*TO DO:* Rewrite the text read from the entries below as a numbered list with one line per item, leaving out any blank lines. Do not include the pictures in your answer.

◆ ◆ ◆ ◆ ◆

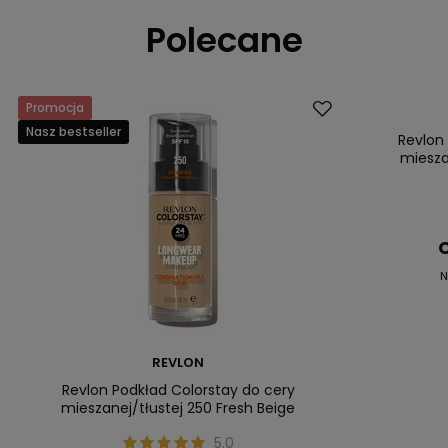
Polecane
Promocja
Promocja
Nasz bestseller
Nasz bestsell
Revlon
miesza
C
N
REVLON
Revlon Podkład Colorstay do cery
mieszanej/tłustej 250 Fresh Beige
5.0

◆ ◆ ◆ ◆ ◆

*SOLVED PROBLEM:*
1. Polecane
2. Promocja
3. Promocja
4. Nasz bestseller
5. Nasz bestsell
6. Revlon
7. miesza
8. C
9. N
10. REVLON
11. Revlon Podkład Colorstay do cery
12. mieszanej/tłustej 250 Fresh Beige
13. 5.0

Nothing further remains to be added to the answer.